Top of INFORMATION SHOWN

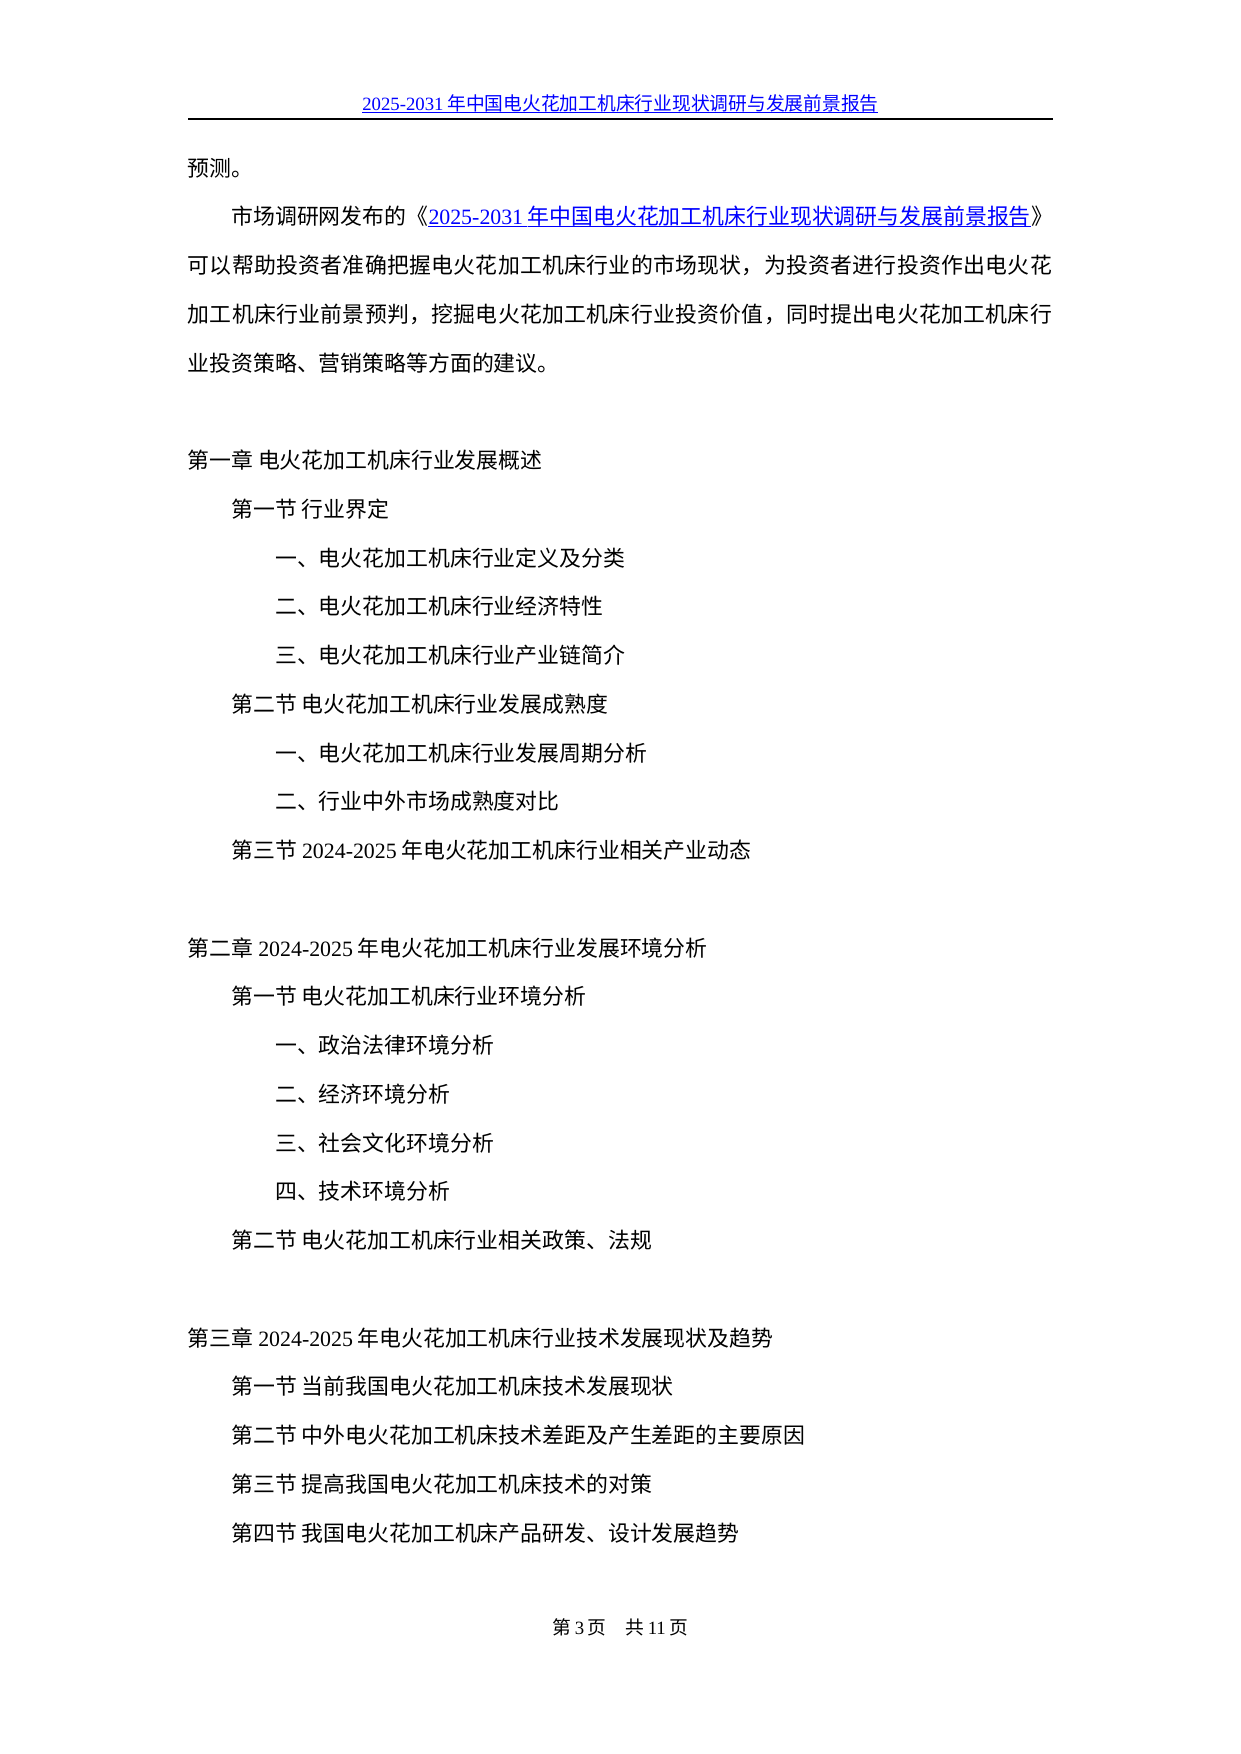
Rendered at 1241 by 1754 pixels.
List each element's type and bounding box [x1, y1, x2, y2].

text [187, 150, 1053, 1548]
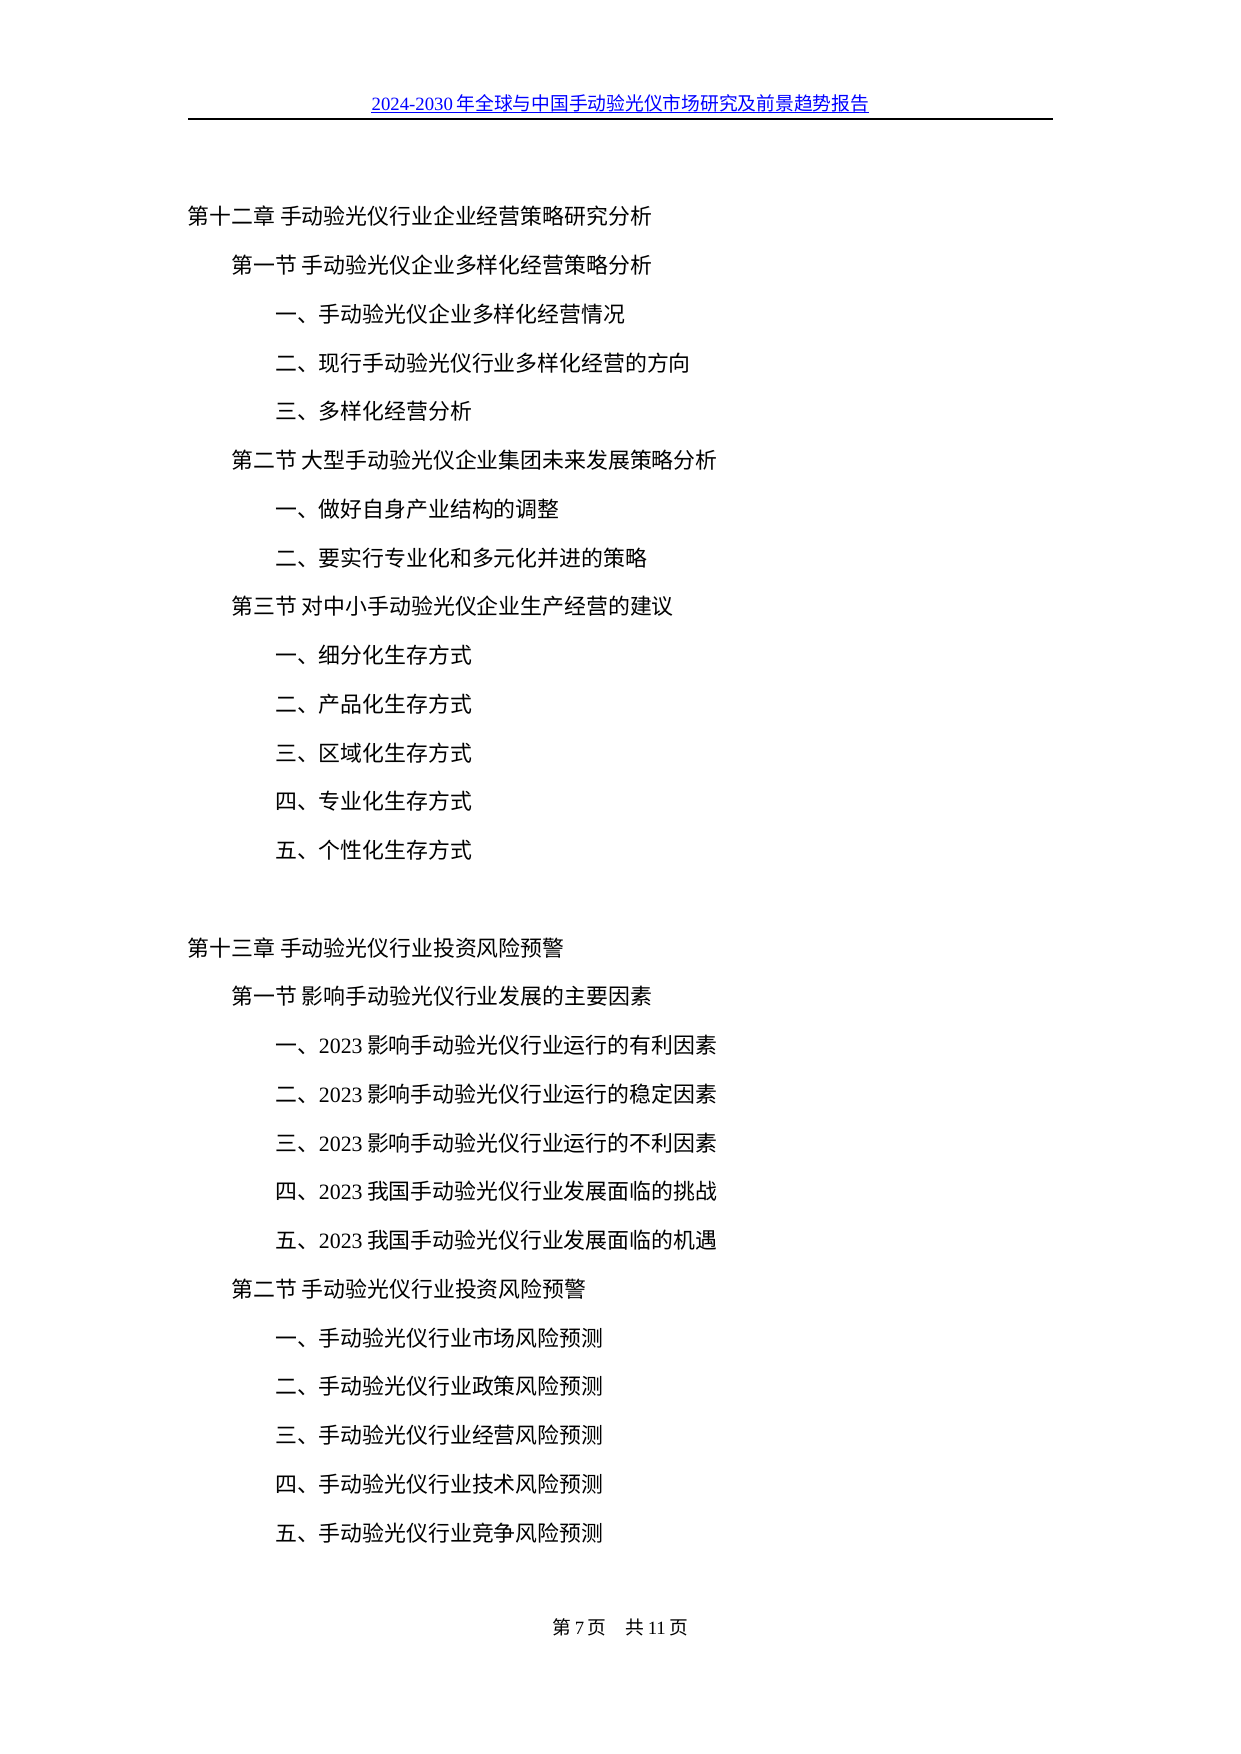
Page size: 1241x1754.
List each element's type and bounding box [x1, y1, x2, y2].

text [187, 150, 1053, 1548]
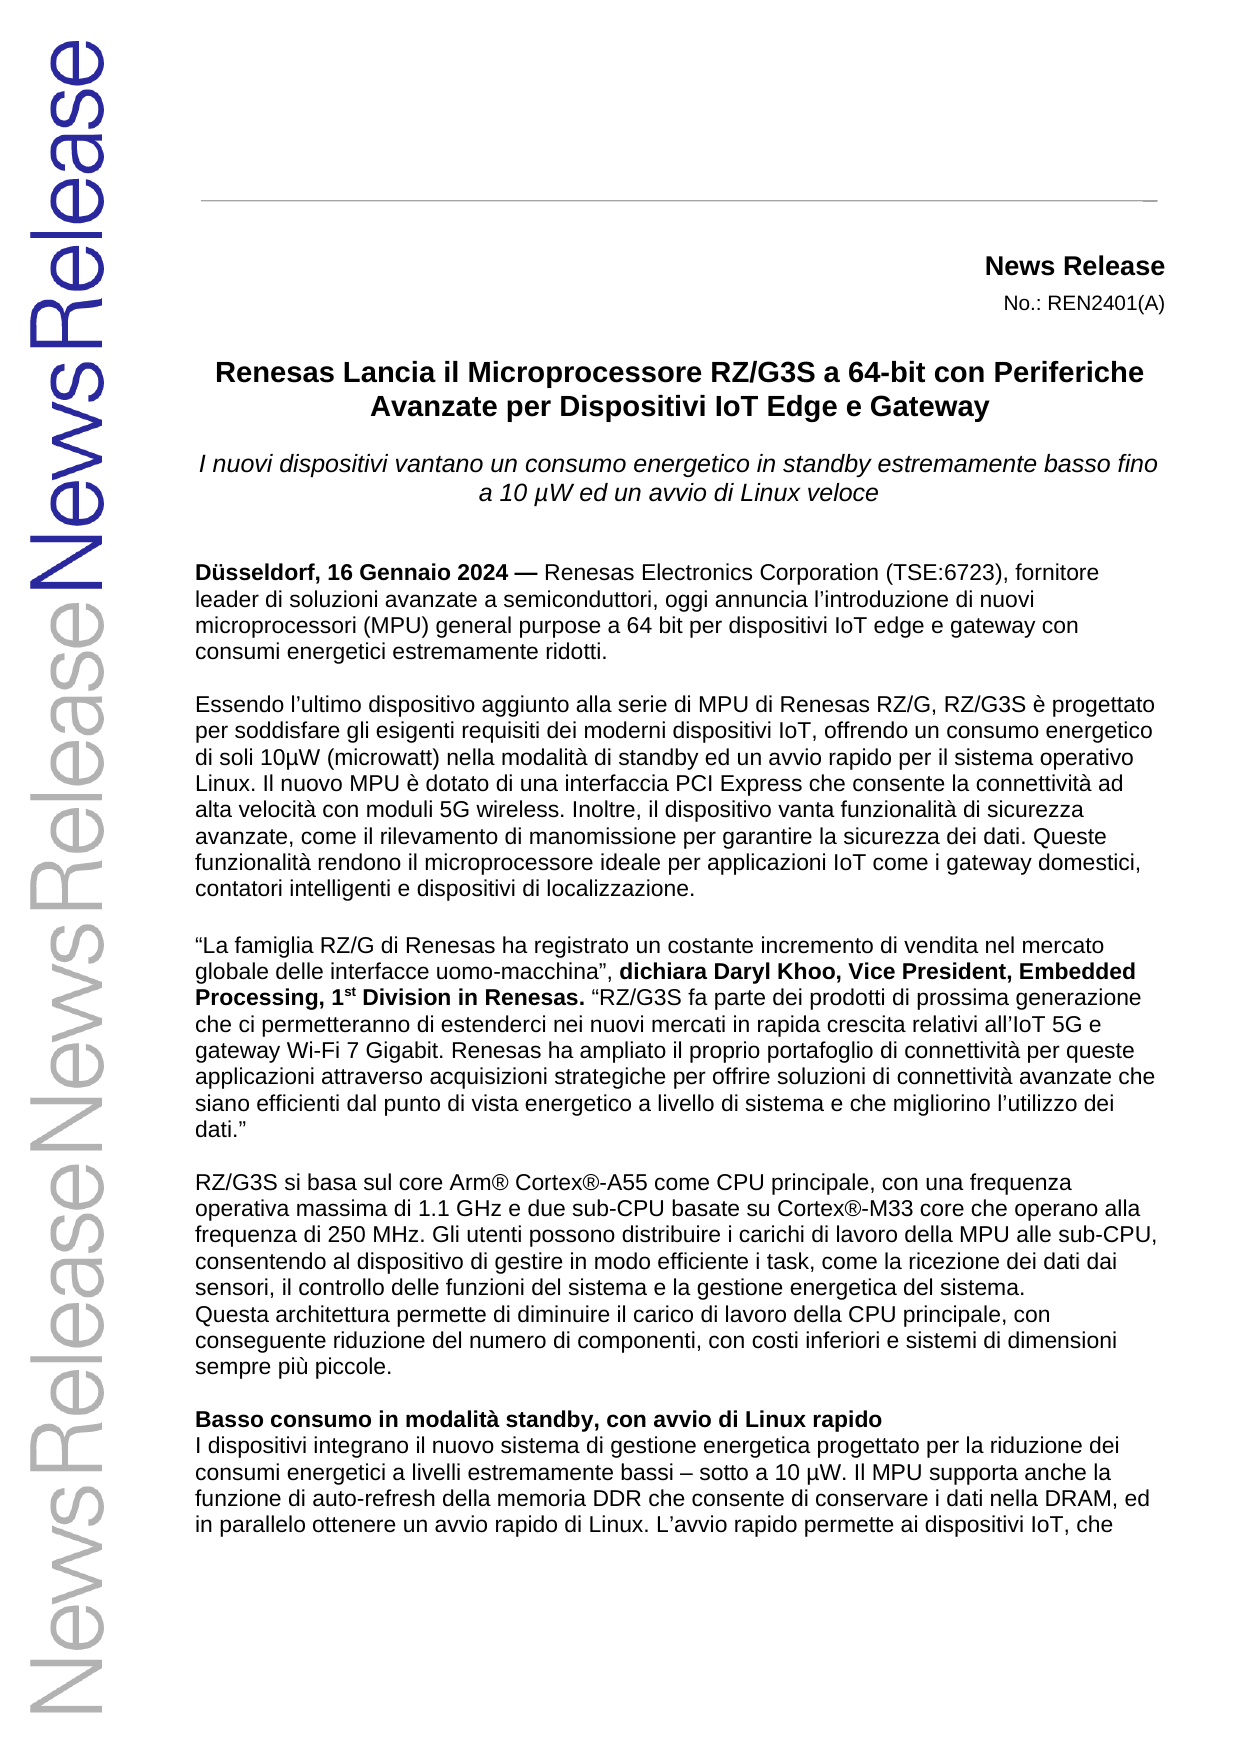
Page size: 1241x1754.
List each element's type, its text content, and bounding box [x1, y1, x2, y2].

Bottom of INFORMATION SHOWN

ACTION ITEM:
Print every line of the material exactly as written, but drop the pictures.

TASK RESULT:
Rendered at 1241 by 1754 pixels.
List each element's type and bounding box [x1, y1, x2, y2].

text [187, 150, 1053, 1548]
Page size: 1241x1754.
List each element's type and bounding box [x1, y1, x2, y2].

text [187, 150, 1053, 1548]
Page size: 1241x1754.
List each element's type, its text content, and bounding box [x1, y1, x2, y2].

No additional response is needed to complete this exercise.